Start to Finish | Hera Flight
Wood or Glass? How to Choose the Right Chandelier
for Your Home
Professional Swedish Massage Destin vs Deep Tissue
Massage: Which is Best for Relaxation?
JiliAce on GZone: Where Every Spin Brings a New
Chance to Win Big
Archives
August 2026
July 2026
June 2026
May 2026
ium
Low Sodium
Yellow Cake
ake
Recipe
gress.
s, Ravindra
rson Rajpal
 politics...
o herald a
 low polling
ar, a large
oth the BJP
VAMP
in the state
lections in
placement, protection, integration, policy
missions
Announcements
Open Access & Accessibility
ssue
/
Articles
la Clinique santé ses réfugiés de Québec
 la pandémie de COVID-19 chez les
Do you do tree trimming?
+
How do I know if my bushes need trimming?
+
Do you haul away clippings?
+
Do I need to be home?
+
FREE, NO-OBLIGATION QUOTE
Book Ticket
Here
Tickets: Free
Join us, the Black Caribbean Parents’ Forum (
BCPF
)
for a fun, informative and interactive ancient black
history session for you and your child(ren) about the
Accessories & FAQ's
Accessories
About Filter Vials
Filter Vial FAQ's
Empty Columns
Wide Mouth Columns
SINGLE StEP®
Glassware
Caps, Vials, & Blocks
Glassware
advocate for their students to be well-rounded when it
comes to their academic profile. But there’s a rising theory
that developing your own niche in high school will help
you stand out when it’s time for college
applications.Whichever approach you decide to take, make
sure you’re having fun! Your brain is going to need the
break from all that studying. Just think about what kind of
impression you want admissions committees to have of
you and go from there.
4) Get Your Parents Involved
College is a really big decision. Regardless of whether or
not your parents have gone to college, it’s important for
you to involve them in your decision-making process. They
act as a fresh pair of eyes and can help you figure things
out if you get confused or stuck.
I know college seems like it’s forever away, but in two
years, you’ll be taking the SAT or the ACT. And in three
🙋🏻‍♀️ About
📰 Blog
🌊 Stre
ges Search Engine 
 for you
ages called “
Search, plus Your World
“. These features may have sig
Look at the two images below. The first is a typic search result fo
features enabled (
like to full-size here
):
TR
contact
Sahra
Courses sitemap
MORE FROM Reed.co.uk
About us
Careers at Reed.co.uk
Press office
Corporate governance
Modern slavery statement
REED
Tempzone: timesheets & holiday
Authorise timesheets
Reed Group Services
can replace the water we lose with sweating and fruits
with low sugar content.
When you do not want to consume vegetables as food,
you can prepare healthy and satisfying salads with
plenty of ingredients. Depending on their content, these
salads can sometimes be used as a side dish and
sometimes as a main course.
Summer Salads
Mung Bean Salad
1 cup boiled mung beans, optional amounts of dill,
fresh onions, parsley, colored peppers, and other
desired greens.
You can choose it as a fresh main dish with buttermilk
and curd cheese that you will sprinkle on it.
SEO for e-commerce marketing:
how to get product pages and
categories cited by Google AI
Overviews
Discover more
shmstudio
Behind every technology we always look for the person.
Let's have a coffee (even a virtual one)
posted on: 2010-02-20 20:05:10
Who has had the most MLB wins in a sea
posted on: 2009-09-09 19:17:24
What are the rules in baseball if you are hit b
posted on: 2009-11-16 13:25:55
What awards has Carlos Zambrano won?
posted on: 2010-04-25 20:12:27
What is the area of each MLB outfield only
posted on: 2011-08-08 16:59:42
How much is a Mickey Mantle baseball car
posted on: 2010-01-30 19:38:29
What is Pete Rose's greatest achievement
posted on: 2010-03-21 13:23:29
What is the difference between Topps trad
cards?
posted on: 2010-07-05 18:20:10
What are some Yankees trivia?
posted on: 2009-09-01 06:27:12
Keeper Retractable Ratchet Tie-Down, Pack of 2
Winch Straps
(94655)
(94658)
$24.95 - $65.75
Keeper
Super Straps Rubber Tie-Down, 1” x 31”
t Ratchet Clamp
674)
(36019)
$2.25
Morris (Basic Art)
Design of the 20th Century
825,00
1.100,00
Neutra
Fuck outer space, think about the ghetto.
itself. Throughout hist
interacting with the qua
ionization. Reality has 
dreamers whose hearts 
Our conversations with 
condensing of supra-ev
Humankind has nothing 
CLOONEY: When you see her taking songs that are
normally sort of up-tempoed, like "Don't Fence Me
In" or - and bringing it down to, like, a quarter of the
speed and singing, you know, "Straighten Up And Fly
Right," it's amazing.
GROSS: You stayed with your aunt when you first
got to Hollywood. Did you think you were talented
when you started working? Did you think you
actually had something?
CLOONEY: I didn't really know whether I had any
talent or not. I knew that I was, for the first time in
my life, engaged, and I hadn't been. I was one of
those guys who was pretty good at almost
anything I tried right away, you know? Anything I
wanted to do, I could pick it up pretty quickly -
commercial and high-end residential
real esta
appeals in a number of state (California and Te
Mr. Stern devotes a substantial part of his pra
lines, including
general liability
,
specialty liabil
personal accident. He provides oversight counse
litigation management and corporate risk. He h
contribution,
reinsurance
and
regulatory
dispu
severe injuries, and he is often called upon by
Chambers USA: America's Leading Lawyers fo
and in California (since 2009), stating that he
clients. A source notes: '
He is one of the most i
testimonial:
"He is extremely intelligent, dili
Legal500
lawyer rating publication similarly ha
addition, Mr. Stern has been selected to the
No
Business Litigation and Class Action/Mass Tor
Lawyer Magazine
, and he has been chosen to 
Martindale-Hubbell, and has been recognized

Assignment -
Your reply must reproduce all records above exactly.

Completed exercise -
Start to Finish | Hera Flight
Wood or Glass? How to Choose the Right Chandelier
for Your Home
Professional Swedish Massage Destin vs Deep Tissue
Massage: Which is Best for Relaxation?
JiliAce on GZone: Where Every Spin Brings a New
Chance to Win Big
Archives
August 2026
July 2026
June 2026
May 2026
ium
Low Sodium
Yellow Cake
ake
Recipe
gress.
s, Ravindra
rson Rajpal
 politics...
o herald a
 low polling
ar, a large
oth the BJP
VAMP
in the state
lections in
placement, protection, integration, policy
missions
Announcements
Open Access & Accessibility
ssue
/
Articles
la Clinique santé ses réfugiés de Québec
 la pandémie de COVID-19 chez les
Do you do tree trimming?
+
How do I know if my bushes need trimming?
+
Do you haul away clippings?
+
Do I need to be home?
+
FREE, NO-OBLIGATION QUOTE
Book Ticket
Here
Tickets: Free
Join us, the Black Caribbean Parents’ Forum (
BCPF
)
for a fun, informative and interactive ancient black
history session for you and your child(ren) about the
Accessories & FAQ's
Accessories
About Filter Vials
Filter Vial FAQ's
Empty Columns
Wide Mouth Columns
SINGLE StEP®
Glassware
Caps, Vials, & Blocks
Glassware
advocate for their students to be well-rounded when it
comes to their academic profile. But there’s a rising theory
that developing your own niche in high school will help
you stand out when it’s time for college
applications.Whichever approach you decide to take, make
sure you’re having fun! Your brain is going to need the
break from all that studying. Just think about what kind of
impression you want admissions committees to have of
you and go from there.
4) Get Your Parents Involved
College is a really big decision. Regardless of whether or
not your parents have gone to college, it’s important for
you to involve them in your decision-making process. They
act as a fresh pair of eyes and can help you figure things
out if you get confused or stuck.
I know college seems like it’s forever away, but in two
years, you’ll be taking the SAT or the ACT. And in three
🙋🏻‍♀️ About
📰 Blog
🌊 Stre
ges Search Engine 
 for you
ages called “
Search, plus Your World
“. These features may have sig
Look at the two images below. The first is a typic search result fo
features enabled (
like to full-size here
):
TR
contact
Sahra
Courses sitemap
MORE FROM Reed.co.uk
About us
Careers at Reed.co.uk
Press office
Corporate governance
Modern slavery statement
REED
Tempzone: timesheets & holiday
Authorise timesheets
Reed Group Services
can replace the water we lose with sweating and fruits
with low sugar content.
When you do not want to consume vegetables as food,
you can prepare healthy and satisfying salads with
plenty of ingredients. Depending on their content, these
salads can sometimes be used as a side dish and
sometimes as a main course.
Summer Salads
Mung Bean Salad
1 cup boiled mung beans, optional amounts of dill,
fresh onions, parsley, colored peppers, and other
desired greens.
You can choose it as a fresh main dish with buttermilk
and curd cheese that you will sprinkle on it.
SEO for e-commerce marketing:
how to get product pages and
categories cited by Google AI
Overviews
Discover more
shmstudio
Behind every technology we always look for the person.
Let's have a coffee (even a virtual one)
posted on: 2010-02-20 20:05:10
Who has had the most MLB wins in a sea
posted on: 2009-09-09 19:17:24
What are the rules in baseball if you are hit b
posted on: 2009-11-16 13:25:55
What awards has Carlos Zambrano won?
posted on: 2010-04-25 20:12:27
What is the area of each MLB outfield only
posted on: 2011-08-08 16:59:42
How much is a Mickey Mantle baseball car
posted on: 2010-01-30 19:38:29
What is Pete Rose's greatest achievement
posted on: 2010-03-21 13:23:29
What is the difference between Topps trad
cards?
posted on: 2010-07-05 18:20:10
What are some Yankees trivia?
posted on: 2009-09-01 06:27:12
Keeper Retractable Ratchet Tie-Down, Pack of 2
Winch Straps
(94655)
(94658)
$24.95 - $65.75
Keeper
Super Straps Rubber Tie-Down, 1” x 31”
t Ratchet Clamp
674)
(36019)
$2.25
Morris (Basic Art)
Design of the 20th Century
825,00
1.100,00
Neutra
Fuck outer space, think about the ghetto.
itself. Throughout hist
interacting with the qua
ionization. Reality has 
dreamers whose hearts 
Our conversations with 
condensing of supra-ev
Humankind has nothing 
CLOONEY: When you see her taking songs that are
normally sort of up-tempoed, like "Don't Fence Me
In" or - and bringing it down to, like, a quarter of the
speed and singing, you know, "Straighten Up And Fly
Right," it's amazing.
GROSS: You stayed with your aunt when you first
got to Hollywood. Did you think you were talented
when you started working? Did you think you
actually had something?
CLOONEY: I didn't really know whether I had any
talent or not. I knew that I was, for the first time in
my life, engaged, and I hadn't been. I was one of
those guys who was pretty good at almost
anything I tried right away, you know? Anything I
wanted to do, I could pick it up pretty quickly -
commercial and high-end residential
real esta
appeals in a number of state (California and Te
Mr. Stern devotes a substantial part of his pra
lines, including
general liability
,
specialty liabil
personal accident. He provides oversight counse
litigation management and corporate risk. He h
contribution,
reinsurance
and
regulatory
dispu
severe injuries, and he is often called upon by
Chambers USA: America's Leading Lawyers fo
and in California (since 2009), stating that he
clients. A source notes: '
He is one of the most i
testimonial:
"He is extremely intelligent, dili
Legal500
lawyer rating publication similarly ha
addition, Mr. Stern has been selected to the
No
Business Litigation and Class Action/Mass Tor
Lawyer Magazine
, and he has been chosen to 
Martindale-Hubbell, and has been recognized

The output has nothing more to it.